3. That’s one rep. Continue until you complete your set number of repetitions.

•Jump Lunges:

1. Start in a lunge position with your right leg forward.
2. From here, push through both feet to propel your body into the air.
3. Switch leg positions in the air before landing with soft knees.
4. You should land in a left lunge position.
5. Do the same thing again, switching your left leg so your right leg ends up in front. That’s one repetition.
6. Continue until you complete set of repetitions.

•Push Ups:

1. Start in a push-up position: Hands shoulder width apart, arms straight (but joints not locked), shoulders pulled down the back away from the ears, neck in neutral position (don’t look down under your tummy, look straight down and slightly forward), forming a straight line from the crown of your head to your heels, weight should be evenly distributed between your hands and balls of your feet.

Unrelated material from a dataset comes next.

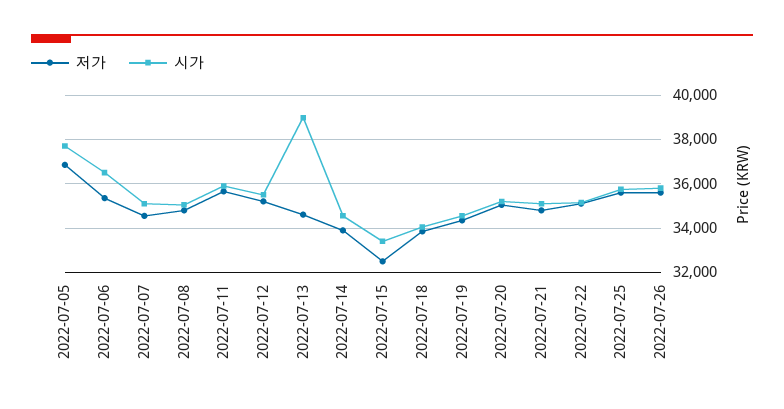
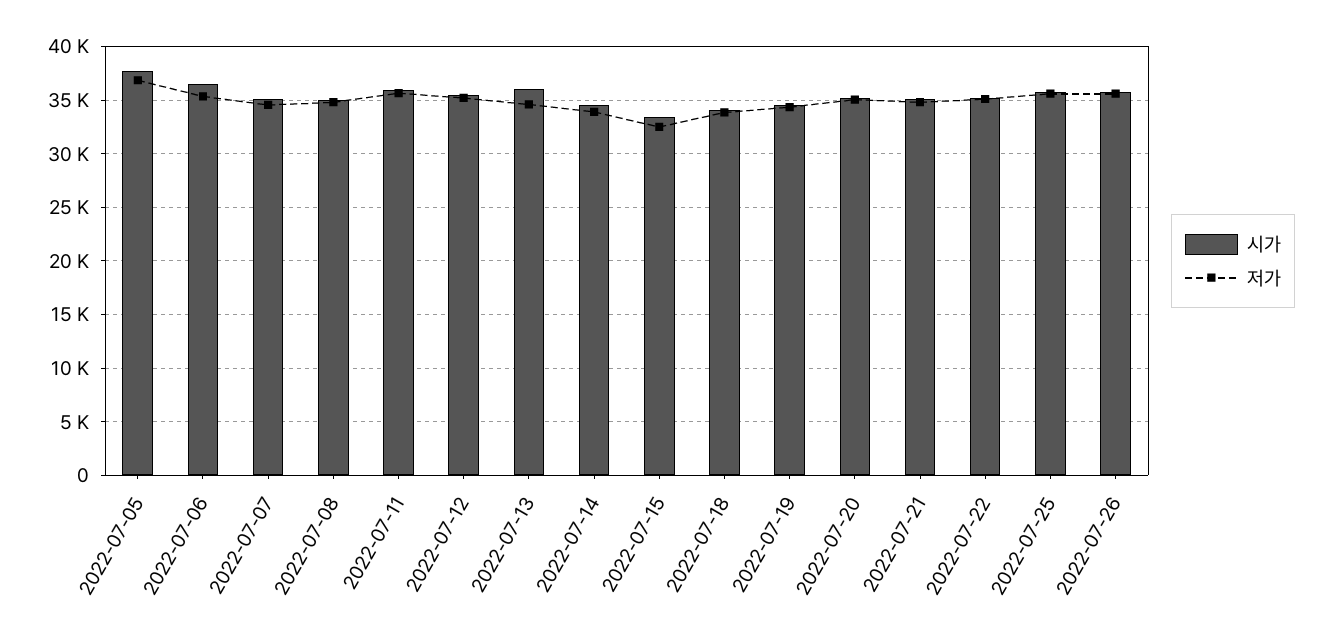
시가, 2022-07-13: 39000 -> 36000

Your bum should be tucked and your abs should be engaged.
2. From here, slowly bend the elbows keeping them tucked in towards the rib cage as you lower your chest to the ground- or as close as you can get before you lose proper form.
3. Press your body up away from the ground through the fingertips and palms of the hands straightening your arms. Do not allow any other part of your body to move- keep your body as straight as a bored!
4. That’s one repetition. Continue until you complete your set of repetitions.

•Ice Skaters:

1. Start in a right curtsey position- similar to a right lunge but the back leg is crossed behind the front. Most of your weight should be on the front (right) leg, using the back (left) for balance and support.
2. Sweep the back leg out to the left while pushing off the front leg to propel you straight up into the air and towards the left leg.
3. Land on your left foot with soft knees and bring the right leg across behind the body.
4. Repeat on the opposite side. That’s one repetition.
Continue until you complete your set number of repetitions.

•Plank Hip Dips:

1. Start in an elbow plank position: Just like a push up starting position, but you rest on your forearms.
2. while keeping your shoulders as still and straight as possible, rotate the hips towards the right until the right hip touches the ground (or as close as you can get to the ground without compromising form).
3. Rotate the hips back into the neutral starting plank position.
4. Repeat on the left side. That’s one repetition.
Continue until you complete your set number of repetitions.